Öztürk, the psychotherapist, said that the pandemic had been a “wake-up call” to many.
“People started to question the speed of life, and they started to evaluate their definition of living,” he continued. “They started to think about their connections to others and realised that they weren’t spending enough time with loved ones – or even their cats and dogs.”
A said that her personal relationships had improved since the start of the pandemic.
“Being unable to hug people isn’t easy for me, but I love my friends more than ever. It’s changed the way I communicate with my partner, too,” she said. “Of course, we talk about the current situation. But deeper subjects like our expectations from life, or our childhoods, take up more of our conversations.”
Damla Ugantaş, a 26 year-old project manager for an international NGO operating in Turkey, said that 14 days of self-isolation had also affected her relationship with her boyfriend. In a WhatsApp message, she said that her boyfriend, who had been reluctant to handle his share of housework before, was now folding laundry.

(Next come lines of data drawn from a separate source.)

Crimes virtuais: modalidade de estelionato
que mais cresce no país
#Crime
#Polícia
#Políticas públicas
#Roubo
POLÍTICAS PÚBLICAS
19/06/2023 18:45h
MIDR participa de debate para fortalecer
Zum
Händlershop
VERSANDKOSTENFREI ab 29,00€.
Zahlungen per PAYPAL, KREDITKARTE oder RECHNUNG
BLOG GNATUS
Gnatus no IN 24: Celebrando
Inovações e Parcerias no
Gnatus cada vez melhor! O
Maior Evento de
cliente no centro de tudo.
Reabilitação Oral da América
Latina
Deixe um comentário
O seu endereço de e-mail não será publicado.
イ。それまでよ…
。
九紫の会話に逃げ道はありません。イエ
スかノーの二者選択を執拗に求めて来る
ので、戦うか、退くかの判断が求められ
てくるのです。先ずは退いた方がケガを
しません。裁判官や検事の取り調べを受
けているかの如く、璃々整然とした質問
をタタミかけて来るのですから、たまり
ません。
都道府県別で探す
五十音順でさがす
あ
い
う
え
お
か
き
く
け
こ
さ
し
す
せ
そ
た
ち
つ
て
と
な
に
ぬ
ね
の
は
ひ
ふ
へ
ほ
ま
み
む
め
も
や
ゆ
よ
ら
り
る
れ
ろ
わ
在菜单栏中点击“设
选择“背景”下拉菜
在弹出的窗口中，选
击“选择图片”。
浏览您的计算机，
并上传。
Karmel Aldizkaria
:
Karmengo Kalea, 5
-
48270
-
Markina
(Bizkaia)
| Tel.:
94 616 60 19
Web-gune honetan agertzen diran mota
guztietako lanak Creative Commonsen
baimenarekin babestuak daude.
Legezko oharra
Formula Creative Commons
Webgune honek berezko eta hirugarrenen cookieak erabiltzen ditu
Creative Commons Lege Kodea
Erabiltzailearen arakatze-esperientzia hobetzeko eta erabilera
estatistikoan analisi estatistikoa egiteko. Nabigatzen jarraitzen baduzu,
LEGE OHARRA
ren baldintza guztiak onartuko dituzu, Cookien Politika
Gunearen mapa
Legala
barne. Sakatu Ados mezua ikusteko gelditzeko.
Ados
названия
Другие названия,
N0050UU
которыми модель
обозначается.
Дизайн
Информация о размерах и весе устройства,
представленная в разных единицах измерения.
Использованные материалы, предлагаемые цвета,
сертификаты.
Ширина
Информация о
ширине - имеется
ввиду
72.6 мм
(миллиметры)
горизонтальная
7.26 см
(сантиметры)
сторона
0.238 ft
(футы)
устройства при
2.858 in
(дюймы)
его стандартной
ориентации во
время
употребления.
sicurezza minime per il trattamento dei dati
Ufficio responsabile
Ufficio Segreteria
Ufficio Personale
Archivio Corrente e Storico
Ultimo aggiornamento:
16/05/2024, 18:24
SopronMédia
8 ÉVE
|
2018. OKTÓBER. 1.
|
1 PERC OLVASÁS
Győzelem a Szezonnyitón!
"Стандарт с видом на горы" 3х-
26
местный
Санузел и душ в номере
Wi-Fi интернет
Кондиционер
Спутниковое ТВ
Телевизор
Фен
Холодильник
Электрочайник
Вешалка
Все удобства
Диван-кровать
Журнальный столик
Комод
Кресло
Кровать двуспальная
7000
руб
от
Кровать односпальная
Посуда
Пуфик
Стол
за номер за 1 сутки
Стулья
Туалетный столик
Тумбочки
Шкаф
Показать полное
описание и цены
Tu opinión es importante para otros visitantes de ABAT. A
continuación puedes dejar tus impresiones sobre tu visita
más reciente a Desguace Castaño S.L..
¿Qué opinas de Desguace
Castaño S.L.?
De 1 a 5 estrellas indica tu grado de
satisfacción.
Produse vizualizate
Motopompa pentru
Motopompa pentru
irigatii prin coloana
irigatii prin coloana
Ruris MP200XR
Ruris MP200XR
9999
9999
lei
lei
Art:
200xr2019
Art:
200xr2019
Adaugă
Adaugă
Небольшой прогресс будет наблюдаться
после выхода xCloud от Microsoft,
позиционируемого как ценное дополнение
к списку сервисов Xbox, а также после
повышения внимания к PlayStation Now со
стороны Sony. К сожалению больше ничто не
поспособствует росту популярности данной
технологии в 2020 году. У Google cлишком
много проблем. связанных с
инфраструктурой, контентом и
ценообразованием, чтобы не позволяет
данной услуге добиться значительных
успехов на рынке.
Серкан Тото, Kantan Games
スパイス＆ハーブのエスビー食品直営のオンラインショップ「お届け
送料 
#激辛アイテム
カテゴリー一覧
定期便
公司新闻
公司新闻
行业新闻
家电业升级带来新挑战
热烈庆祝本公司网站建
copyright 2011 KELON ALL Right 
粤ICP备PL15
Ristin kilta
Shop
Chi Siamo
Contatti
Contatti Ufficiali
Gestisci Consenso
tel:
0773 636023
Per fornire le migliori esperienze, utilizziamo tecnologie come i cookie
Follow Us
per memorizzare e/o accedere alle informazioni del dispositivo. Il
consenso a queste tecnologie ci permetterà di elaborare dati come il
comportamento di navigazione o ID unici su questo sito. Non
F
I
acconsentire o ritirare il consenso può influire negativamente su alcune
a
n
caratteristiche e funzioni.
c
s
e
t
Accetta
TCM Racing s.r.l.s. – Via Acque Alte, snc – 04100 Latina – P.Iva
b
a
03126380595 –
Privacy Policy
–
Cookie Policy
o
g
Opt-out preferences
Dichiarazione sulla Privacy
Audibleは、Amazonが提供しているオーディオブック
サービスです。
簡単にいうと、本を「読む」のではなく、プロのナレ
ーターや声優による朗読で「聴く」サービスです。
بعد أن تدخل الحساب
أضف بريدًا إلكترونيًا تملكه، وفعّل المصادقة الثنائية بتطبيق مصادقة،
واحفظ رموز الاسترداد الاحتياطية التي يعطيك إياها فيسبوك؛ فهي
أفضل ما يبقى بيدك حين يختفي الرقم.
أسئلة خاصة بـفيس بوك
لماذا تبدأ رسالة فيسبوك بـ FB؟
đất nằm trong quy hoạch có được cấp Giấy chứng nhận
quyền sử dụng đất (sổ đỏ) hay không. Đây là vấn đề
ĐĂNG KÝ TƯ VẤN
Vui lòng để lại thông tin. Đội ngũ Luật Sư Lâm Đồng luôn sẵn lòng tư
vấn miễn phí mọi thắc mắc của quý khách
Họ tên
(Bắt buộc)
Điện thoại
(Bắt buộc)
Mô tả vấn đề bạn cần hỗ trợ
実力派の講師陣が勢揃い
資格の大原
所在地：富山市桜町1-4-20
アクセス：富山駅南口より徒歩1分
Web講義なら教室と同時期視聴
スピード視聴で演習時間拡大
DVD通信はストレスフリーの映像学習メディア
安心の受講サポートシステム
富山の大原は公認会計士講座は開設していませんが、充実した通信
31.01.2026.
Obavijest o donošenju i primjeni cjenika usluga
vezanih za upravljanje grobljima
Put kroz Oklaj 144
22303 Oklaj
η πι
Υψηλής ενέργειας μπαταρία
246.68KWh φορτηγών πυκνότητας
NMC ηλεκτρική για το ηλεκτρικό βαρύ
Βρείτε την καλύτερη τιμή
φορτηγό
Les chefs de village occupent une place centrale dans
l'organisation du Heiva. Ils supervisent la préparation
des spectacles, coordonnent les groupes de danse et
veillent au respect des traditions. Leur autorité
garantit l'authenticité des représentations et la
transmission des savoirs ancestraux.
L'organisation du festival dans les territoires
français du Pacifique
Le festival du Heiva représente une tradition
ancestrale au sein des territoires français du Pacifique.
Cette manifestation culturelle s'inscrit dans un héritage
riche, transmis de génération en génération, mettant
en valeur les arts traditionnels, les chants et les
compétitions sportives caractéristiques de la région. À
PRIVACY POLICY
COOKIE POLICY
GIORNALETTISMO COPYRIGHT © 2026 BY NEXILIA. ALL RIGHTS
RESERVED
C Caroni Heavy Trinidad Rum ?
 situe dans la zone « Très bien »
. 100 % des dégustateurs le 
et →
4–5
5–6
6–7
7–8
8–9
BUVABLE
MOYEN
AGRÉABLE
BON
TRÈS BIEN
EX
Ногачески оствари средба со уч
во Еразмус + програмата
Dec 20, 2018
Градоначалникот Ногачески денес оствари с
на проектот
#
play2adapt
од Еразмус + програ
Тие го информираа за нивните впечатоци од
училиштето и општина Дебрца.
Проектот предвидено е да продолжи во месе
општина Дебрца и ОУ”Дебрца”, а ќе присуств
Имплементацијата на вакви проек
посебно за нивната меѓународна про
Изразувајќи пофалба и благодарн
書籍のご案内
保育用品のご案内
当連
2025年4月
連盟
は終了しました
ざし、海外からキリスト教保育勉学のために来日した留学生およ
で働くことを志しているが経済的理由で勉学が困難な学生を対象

“Maybe I will feel different in a couple of weeks but for now, my dreams have come true,” she continued. “It’s like I’m in paradise. He does the washing up and makes me coffee with Baileys. He tidied the study, and even tried to fix the vacuum cleaner.”
Veissière believes these changes indicate a “radical restructuring of how we perceive the world and one another”.
The crisis, he said, is focusing minds on how to keep societies functioning and protect the vulnerable.
“All in all, we are witnessing the mass coordination of solidarity on an unprecedented global scale.” This, he argued, was reason for optimism. “I expect that as we continue to learn and recover from this crisis,” Veissière continued, “the world of tomorrow will be slower, more grounded, more socially-oriented with a stronger focus on key components of human life like family, community, cooperation, and a common search for meaning.”